第12話
「狐が怒っている!」と婆様は言った。
曰く、狐に見捨てられたらこの集落は滅ぶ。お雪の母親が悪いと相手は罵った。
「あの女はふしだらでそこらを遊び歩くし、集落の決まりも平気で破るし、そんな所から生まれたお前は本当に汚れた娘である」
相手の表情には何か焦燥感が見られた。顔には汗が見られる事もあった。だが何を言いたいのかは、お雪には益々分からなくなった――とにかく口汚い言葉に心が傷付き、母への悪口も不快だった。
ある日、お雪は母からお使いを頼まれて外に出ていた。風はあまり無い日だったが日が差さず、空は一面薄く曇っていた。
狐婆様は娘を捕まえた、集落の大体中央に位置する井戸の傍を通り過ぎようとした時、相手は待ち構えていたように家から出てきて接近し、お雪の行く手を阻んだ。
「この、狐を怒らせる汚れた娘!」
相手はいきなり言い放ち、右手に持っていた木の杖を振りかざし、音が響く程にお雪の左目辺りを強く殴りつけた。
「痛い!」
お雪は声をあげて後退りし、打たれた部分の辺りを左手で覆った。
布にくるまった小さな手荷物がお雪の両手を離れ、地面に落ちた。金属音がしたが包布の結び目はほどけず、中身の物は散らばらずに済んだようだった。

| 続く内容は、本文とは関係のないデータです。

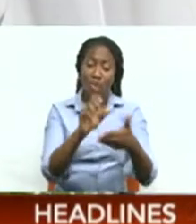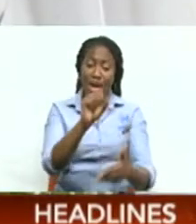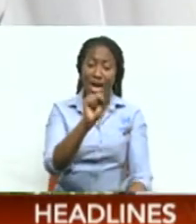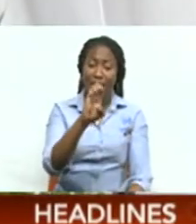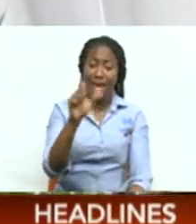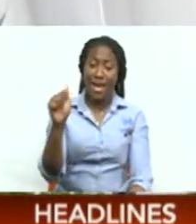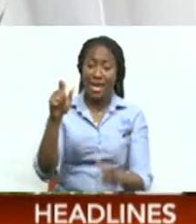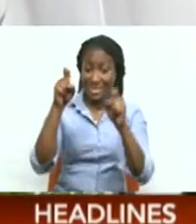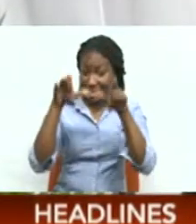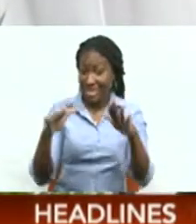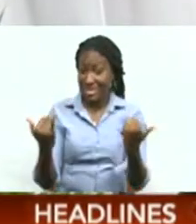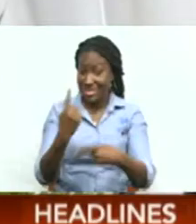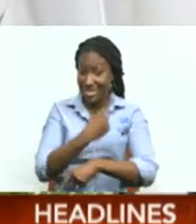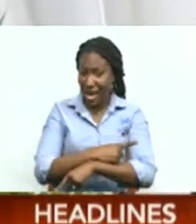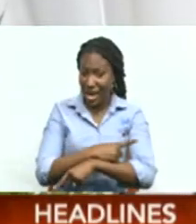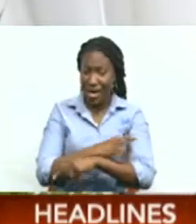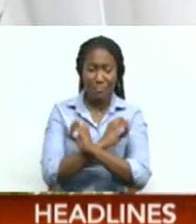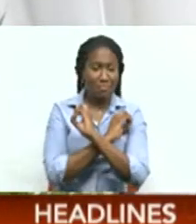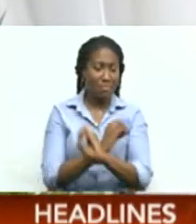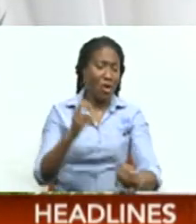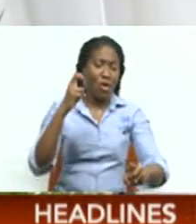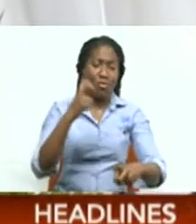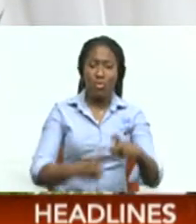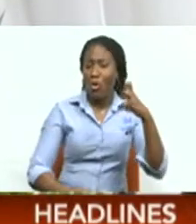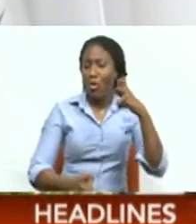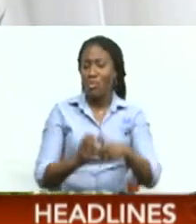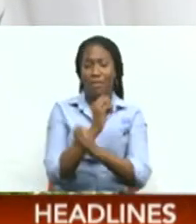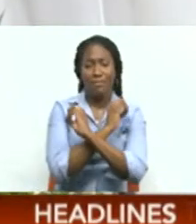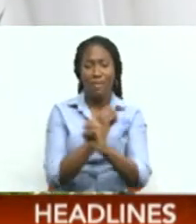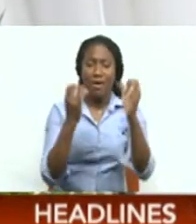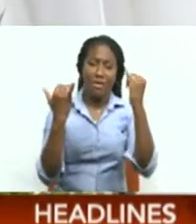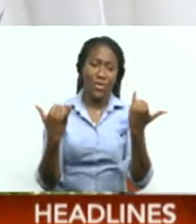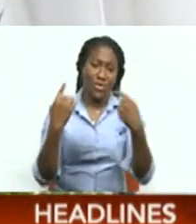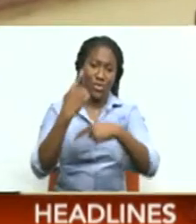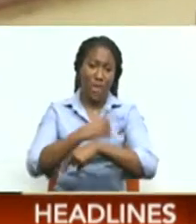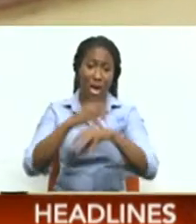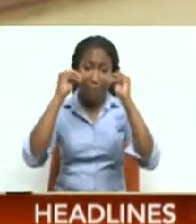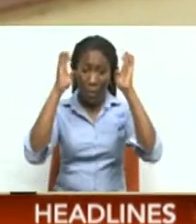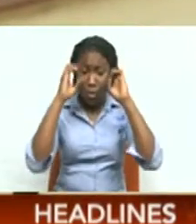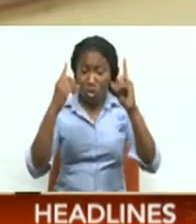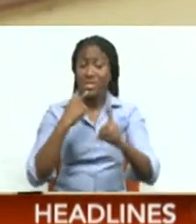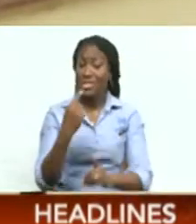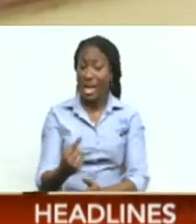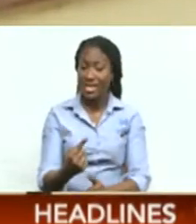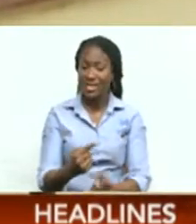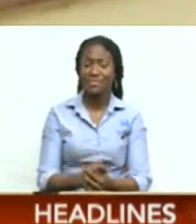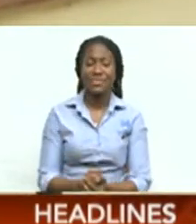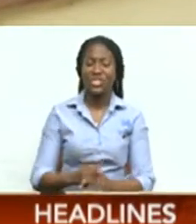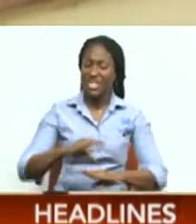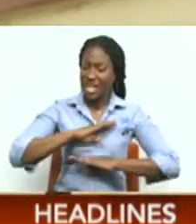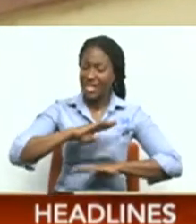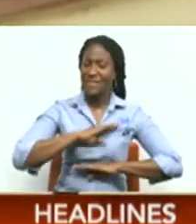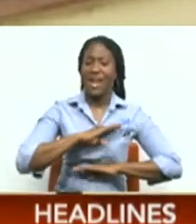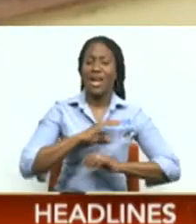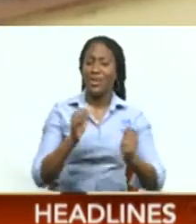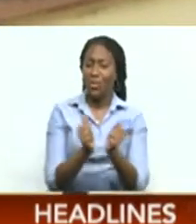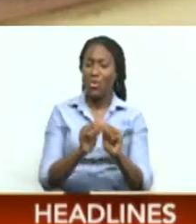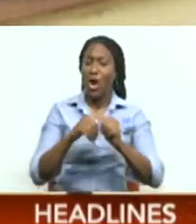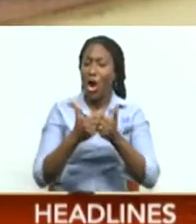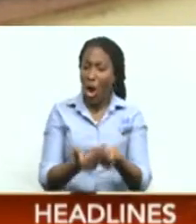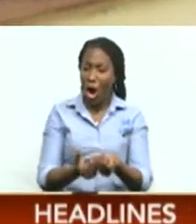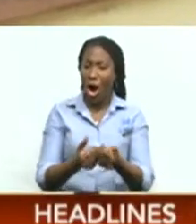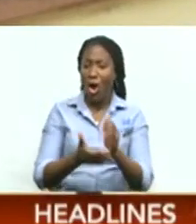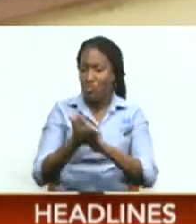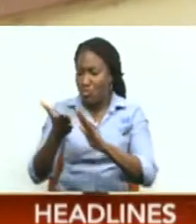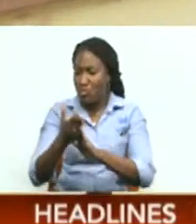afternoon from the Ministry of Education. In a statement, Education Minister Dr. Nian Gatsby-Dolley says she's satisfied with how the exam was administered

集落の下層身分の男達は、日頃娘が叱られようがそ知らぬ顔でいた。だが今日は何かをやましく感じたのか、近くにいた三人が止めに入った。
彼らは口周りや顎に髭を茫々に生やし樹皮のように色黒く乾いた肌の男達で、お雪は慣れていたが皮脂か何かの独特の体臭があった。

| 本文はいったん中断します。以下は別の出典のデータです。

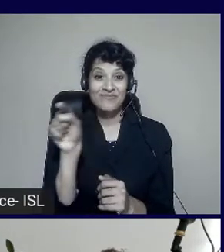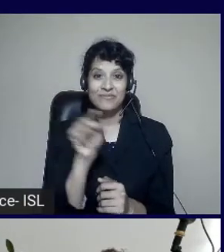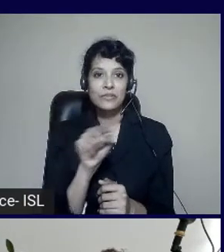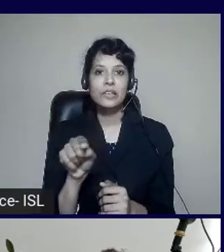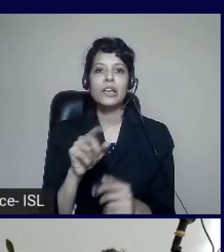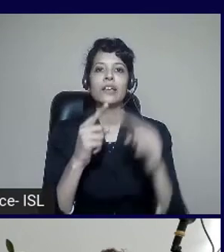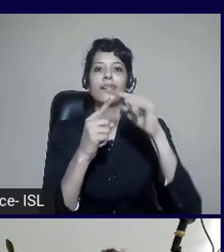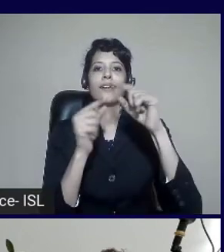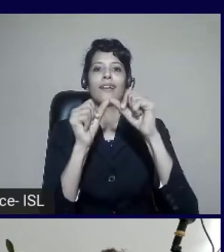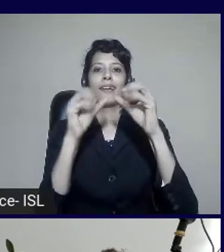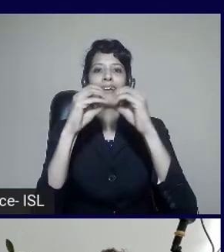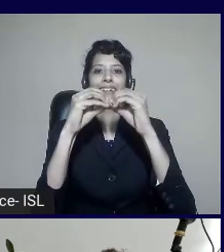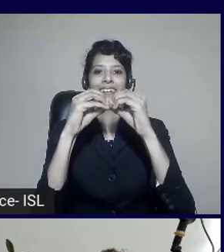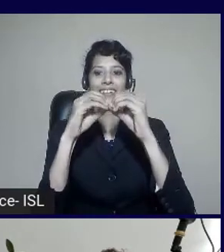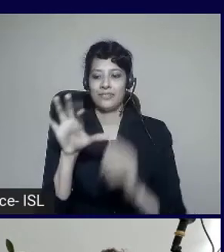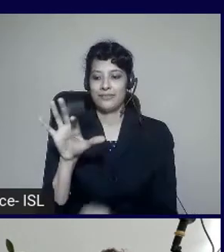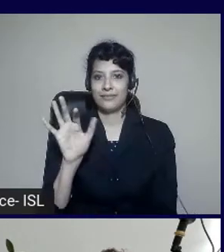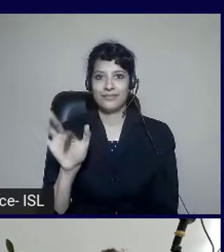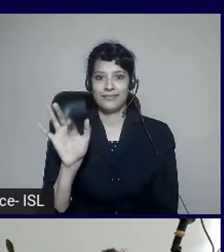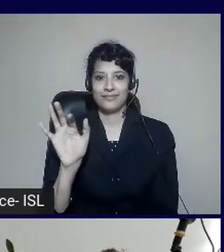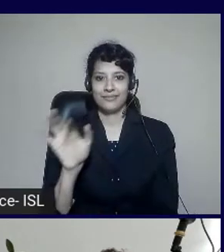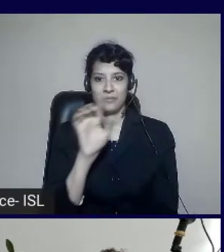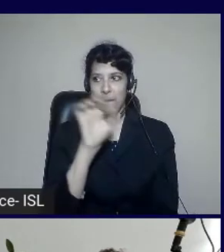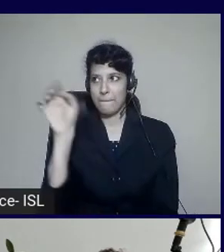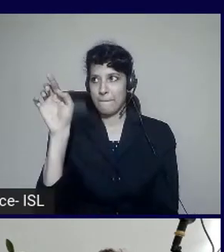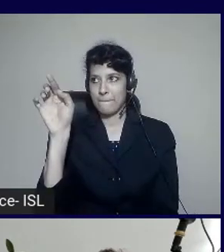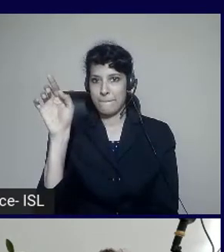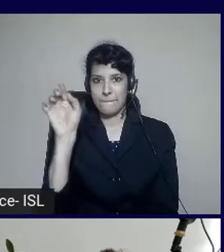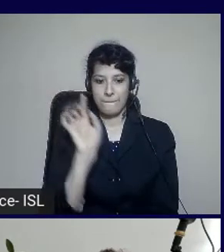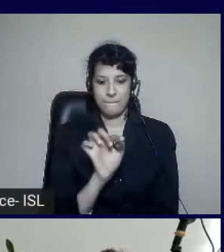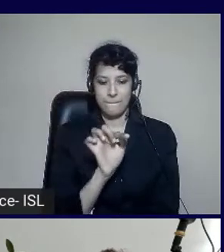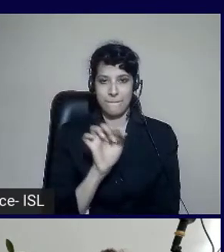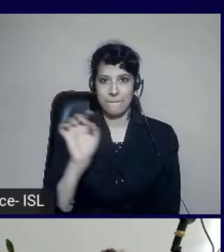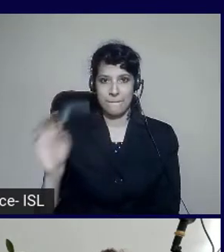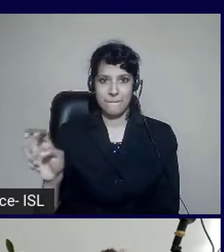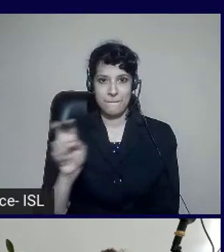And send it through to everyone. To say the tab stops. Are working fine.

やめるようにと一人が婆様に言ったが、婆様は向き直った。
「いやいや!こいつが悪い、こいつと母親が全て悪い……」
男は顔を歪めてこんな娘に言っても何も始まらないと相手をたしなめたが、婆様は狂ったように「こいつらのせいで、狐が」と繰り返した。その表情は段々と泣きそうになっているようにも見えたがお雪は自分の方が泣きたい気分だった。